[Data extracted from a collection]
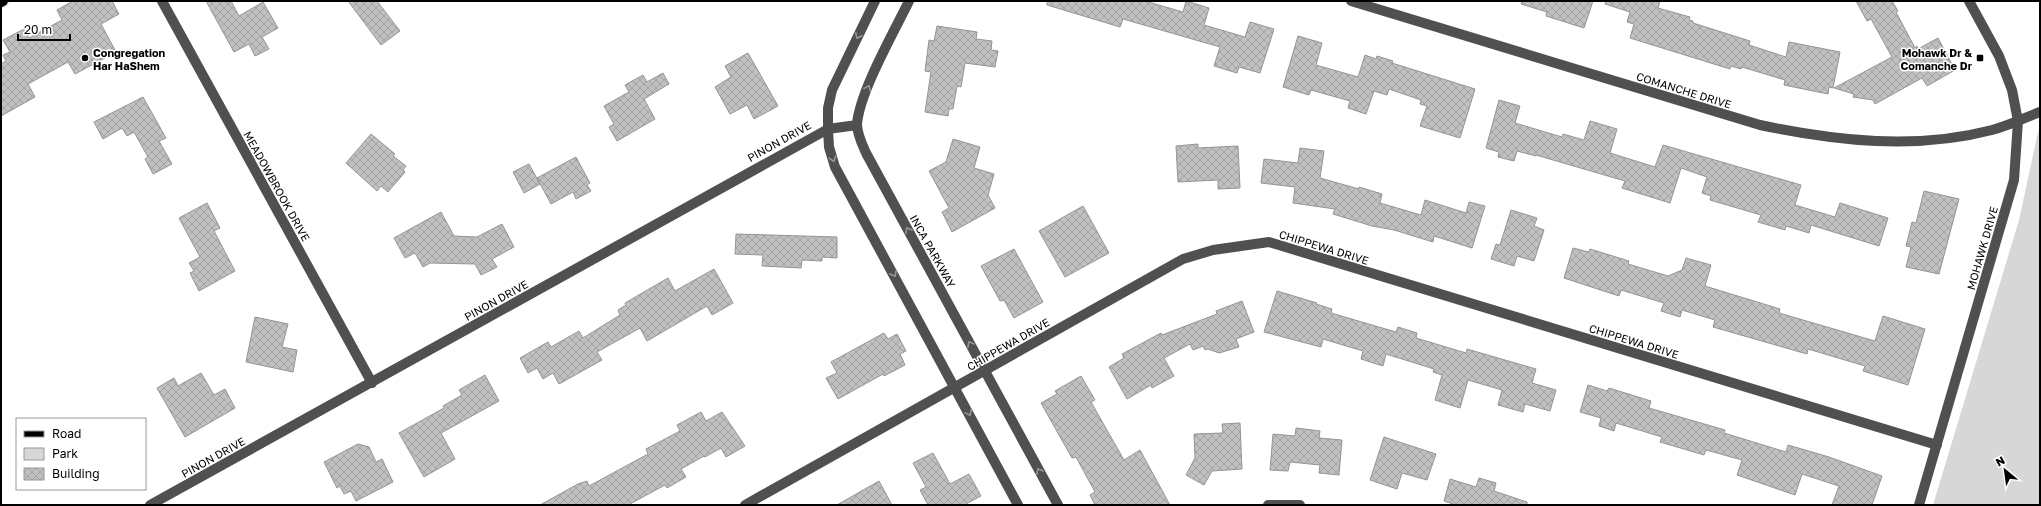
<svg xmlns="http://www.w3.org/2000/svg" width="2041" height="506" viewBox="0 0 2041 506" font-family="'Golos Text',sans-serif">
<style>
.green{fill:#d7d7d7}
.building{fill:url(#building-cross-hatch);stroke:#949494}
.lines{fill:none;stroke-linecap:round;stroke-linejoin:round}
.major-casing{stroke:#dbdbdb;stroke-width:12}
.minor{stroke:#505050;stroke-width:10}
.major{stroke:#000;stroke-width:10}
.oneway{stroke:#969696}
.poi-dot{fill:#000;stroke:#fff;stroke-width:1.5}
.labels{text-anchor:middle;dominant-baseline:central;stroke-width:3;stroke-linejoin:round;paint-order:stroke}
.poi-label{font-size:11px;font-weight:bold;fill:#000;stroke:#fff;text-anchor:start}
.street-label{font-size:11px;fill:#000;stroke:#fff}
</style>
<defs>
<pattern id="building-cross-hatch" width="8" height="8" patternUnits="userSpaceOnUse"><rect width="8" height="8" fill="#c0c0c0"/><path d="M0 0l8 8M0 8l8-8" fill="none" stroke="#a3a3a3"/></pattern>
</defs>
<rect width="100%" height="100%" fill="#fff"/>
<path class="green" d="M2040,130v375h-107l86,-285 19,-88z"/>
<path class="building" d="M73,1h39l7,13 -18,10 15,28 -41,22 -7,-12 -40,22 7,13 -34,19v-52l5,-3 -3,-6 7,-3 -7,-12 21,-11 5,9 33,-18 -5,-10z
M206,1h25l8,15 24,-14 15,26 -16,9 7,12 -14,7 -6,-12 -15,8z
M348,1h29l23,30 -19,14z
M1047,1h98l38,11 3,-11 23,7 -5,17 41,12 5,-15 24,7 -14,44 -21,-6 -2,6 -23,-7 6,-19 -97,-28 -3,8 -73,-22z
M1522,1h71l-9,27 -38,-12 1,-4 -26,-8z
M1606,1h54l-2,7 32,9 -1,3 4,1v2l57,18 -1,4 37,12 3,-15 51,10 -7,36 -4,-1 -1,7 -44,-9 1,-5 -43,-13 -1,2 -10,-3 -1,3 -100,-31 4,-14 -7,-2 3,-10 -25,-8z
M1856,1h36l6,10 -2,1 19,36 2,-2 1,3 20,-11 17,32 -28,16 -5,-8 -47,26 -2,-4 -20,-3 1,-3 -20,-6 58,-31 -21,-38 -4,2z
M937,26l40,6 -1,7 16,2 -1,9 7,1 -3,16 -30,-4 -4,24 -4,-1 -4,23h-4l-1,7 -23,-4 6,-40 -6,-1 4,-31 5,1z
M1298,36l24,7 -6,22 42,12 7,-22 11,4 1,-3 16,5 -1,2 83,26 -15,49 -40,-12 7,-20 -7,-2 1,-4 -32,-11 -2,6 -13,-4 -8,23 -18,-6 2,-7 -39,-11 -2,5 -26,-8z
M748,53l30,53 -24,13 -7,-14 -17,9 -15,-27 16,-10 -6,-11z
M663,73l6,11 -25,15 11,20 -38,22 -8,-14 5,-3 -10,-18 25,-14 -4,-7 18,-10 4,7z
M143,97l23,41 -7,3 13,23 -19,10 -8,-15 3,-2 -14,-25 -7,4 -5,-8 -19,11 -9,-17z
M1499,100l21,6 -5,17 47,14 1,-3 21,6 6,-19 27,8 -7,24 45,14 8,-22 138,40 -6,20 40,12 5,-14 48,15 -9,28 -68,-21 -2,8 -23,-7 -1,4 -27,-8 3,-7 -51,-15 1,-4 -9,-3 5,-16 -26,-9 -11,35 -48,-15 3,-7 -89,-26v1l-19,-5 -3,10 -16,-4 1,-5 -13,-4z
M371,134l24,20 -2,2 13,10 -3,4 2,2 -17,20 -7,-6 -4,5 -31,-28z
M953,139l27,8 -6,21 20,6 -6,21 7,13 -43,24 -10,-20 7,-4 -20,-37 17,-9z
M1198,144v4l40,-2 2,42 -22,1v-9l-40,2 -2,-36z
M1300,148l24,3 -4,27 39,11v-2l23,7 -2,9 41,12 4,-15 41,13 3,-11 16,4 -13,42 -38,-12 -1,6 -39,-12 -22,-4 -39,-12 2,-5 -42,-6 2,-16 -34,-4 3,-24 34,4z
M576,157l14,26 -3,2 4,6 -15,8 -3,-7 -22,12 -14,-26z
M529,164l11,20 -16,9 -11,-21z
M1924,191l35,8 -20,75 -33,-7 5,-20 -5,-1 6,-24 4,1z
M207,203l13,25 -6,3 21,40 -36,20 -9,-18 4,-2 -5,-8 11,-6 -21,-39z
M1083,206l26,47 -44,24 -26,-46z
M1511,210l26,8 -3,8 10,4 -10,31 -17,-5 -3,10 -23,-7 5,-15 4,1z
M441,212l13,24 23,1 25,-13 12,23 -22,12 5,8 -16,8 -6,-11 -45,-1 -7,4 -8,-14 -10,5 -11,-20z
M736,234l101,3v21l-15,-1v4l-20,-1 -1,8 -39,-2 1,-11 -28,-1z
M1573,248l16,4 1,-3 39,12 -1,3 40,12 14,-6 4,-12 25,7 -6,21 75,23 -1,4 96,28 8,-25 42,13 -17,56 -45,-14 2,-5 -57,-17 -1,5 -94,-27 2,-7 -33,-10 -2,7 -19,-6 3,-8 -43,-13 -2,6 -55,-18z
M1014,249l29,53 -29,16 -10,-18 -4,1 -19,-35z
M714,269l19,34 -21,12 -5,-9 -60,35 -7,-13 -43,24 5,8 -43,24 -6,-11 -10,6 -6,-11 -9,5 -8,-15 28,-16 3,5 28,-16 4,7 37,-23 -2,-5 8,-5 -1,-2 43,-25 7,13z
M1277,291l40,12 -1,1 16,5 -1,4 65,19 2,-5 19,6 -1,5 50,15 1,-4 69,20 -4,14 24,7 -6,21 -25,-7 -2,8 -25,-7 4,-15 -34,-10 -8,28 -25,-8 7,-25 -9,-3 1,-3 -48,-15 -3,12 -22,-7 2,-8 -40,-12 -2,8 -57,-15z
M1242,301l12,31 -18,7 3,8 -20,6 -11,-4 -3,1 -2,-4 -10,4 -3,-6 -26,14 10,18 -22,12 -1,-3 -24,14 -18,-32 15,-9 -2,-4 39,-21 1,2 55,-21 -1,-3z
M255,317l33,7 -6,23 15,3 -4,22 -47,-10z
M884,333l4,6 9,-5 9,17 -6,3 5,11 -21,11 -1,-2 -45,25 -12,-21 11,-5 -6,-11z
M201,373l13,22 11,-6 10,19 -50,29 -28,-49 17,-10 4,8z
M485,375l14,26 -58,32 14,26 -31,18 -25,-44 45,-25 -1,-2 19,-11 -3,-5z
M1081,376l14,24 -4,2 33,58 16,-10 30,55h-75l-5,-10 5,-3 -19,-35 -4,1 -31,-55 16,-9 -2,-3z
M1588,385l19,6 2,-3 42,13 -2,7 76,22 -1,3 62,19 2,-7 41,12 53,19 -10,29h-40l7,-19 -37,-12 -7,21 -58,-20 5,-15 -36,-10 -2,5 -44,-13 2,-5 -46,-14 -2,8 -15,-5 2,-8 -21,-6z
M701,412l5,9 16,-9 23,34 -19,11 -5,-9 -16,9 -1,-1 -23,13 5,8 -19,11 -2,-3 -37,20h-88l38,-21 9,-3 2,5 59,-32 -2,-5 34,-18 -3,-6z
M1240,423l2,46 -30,2 -8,14 -18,-10 9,-17 -1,-24 29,-1 -1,-9z
M1296,428l24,3 -1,7 23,2 -3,35 -20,-2 1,-8 -30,-3 -2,9 -18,-1 3,-36 22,2z
M1384,437l52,17 -9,26 -25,-7 -5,16 -27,-9z
M358,444l11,3 7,15 6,-3 11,23 -37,19 -5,-10 -7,3 -4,-8 -3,2 -13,-26z
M933,453l17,31 19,-10 12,22 -17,9h-36l-8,-15 6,-3 -13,-24z
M1479,478l17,5 -2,8 33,11v3h-71l-12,-4 6,-22 26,8z
M879,481l13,24h-55z"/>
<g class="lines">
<g class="major-casing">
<path id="major" d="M1,2l2,-1"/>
</g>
<path class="minor" d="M162,1l210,382
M875,1l-43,89 -4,18v21l1,18 6,20 183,338
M909,1c-15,31 -49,90 -52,123 0,10 5,20 9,29l192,352
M1351,1l409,124c76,16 156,25 232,5 16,-4 32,-12 48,-18
M150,505l678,-376 29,-4
M745,505l438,-246 30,-9 56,-8 668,203
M1268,505h32
M1919,505l95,-325 4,-59 -6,-31 -13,-34 -30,-55"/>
<use href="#major" class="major"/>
</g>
<defs><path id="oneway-chevron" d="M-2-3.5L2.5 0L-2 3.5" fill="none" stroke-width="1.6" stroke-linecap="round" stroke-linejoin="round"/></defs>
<g class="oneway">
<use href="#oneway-chevron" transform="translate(858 36) rotate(116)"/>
<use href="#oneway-chevron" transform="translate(868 88) rotate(-68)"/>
<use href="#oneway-chevron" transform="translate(833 159) rotate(73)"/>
<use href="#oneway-chevron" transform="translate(908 230) rotate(-119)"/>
<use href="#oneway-chevron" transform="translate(894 274) rotate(61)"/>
<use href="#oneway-chevron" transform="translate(970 344) rotate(-119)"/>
<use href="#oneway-chevron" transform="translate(969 413) rotate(62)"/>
<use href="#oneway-chevron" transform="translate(1039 471) rotate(-119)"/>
</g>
<g class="poi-dot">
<circle cx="85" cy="58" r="4"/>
<rect x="1976" y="54" width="8" height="8" rx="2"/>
</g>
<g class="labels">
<g class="poi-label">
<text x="93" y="52">Congregation<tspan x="93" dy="13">Har HaShem</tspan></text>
<text x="1972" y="52" text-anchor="end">Mohawk Dr &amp;<tspan x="1972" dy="13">Comanche Dr</tspan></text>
</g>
<g class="street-label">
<text transform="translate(1684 90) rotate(17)">COMANCHE DRIVE</text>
<text transform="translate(779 141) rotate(-29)">PINON DRIVE</text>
<text transform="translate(277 186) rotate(61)">MEADOWBROOK DRIVE</text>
<text transform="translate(1324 247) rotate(17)">CHIPPEWA DRIVE</text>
<text transform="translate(1982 248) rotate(-74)">MOHAWK DRIVE</text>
<text transform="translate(933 251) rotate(61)">INCA PARKWAY</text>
<text transform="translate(496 300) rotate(-29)">PINON DRIVE</text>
<text transform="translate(1634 341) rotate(17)">CHIPPEWA DRIVE</text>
<text transform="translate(1008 344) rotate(-30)">CHIPPEWA DRIVE</text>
<text transform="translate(213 457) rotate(-29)">PINON DRIVE</text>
</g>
</g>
<rect width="2041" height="506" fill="none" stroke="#000000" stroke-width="4"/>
<rect x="16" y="418" width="130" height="72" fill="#ffffff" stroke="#999999"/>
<rect x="24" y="431" width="20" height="6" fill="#000000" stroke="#999999"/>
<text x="52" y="438" font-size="12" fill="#000000">Road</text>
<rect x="24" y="448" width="20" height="12" fill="#d7d7d7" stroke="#999999"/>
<text x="52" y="458" font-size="12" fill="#000000">Park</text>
<rect x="24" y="468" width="20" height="12" fill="url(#building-cross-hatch)" stroke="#999999"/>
<text x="52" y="478" font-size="12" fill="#000000">Building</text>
<g transform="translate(2005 470) rotate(331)" stroke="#ffffff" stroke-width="3" paint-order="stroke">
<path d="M0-3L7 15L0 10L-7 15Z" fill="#000000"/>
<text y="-6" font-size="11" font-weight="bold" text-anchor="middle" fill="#000000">N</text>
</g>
<path d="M18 34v6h52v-6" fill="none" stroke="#000000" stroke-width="2"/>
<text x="24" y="34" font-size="12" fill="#000000" stroke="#ffffff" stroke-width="3" paint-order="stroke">20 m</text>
</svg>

> What the task requires:
Among the entries above, some lines may hold the string "labels". State how many, and give nothing but the number.

> Result of this task:
2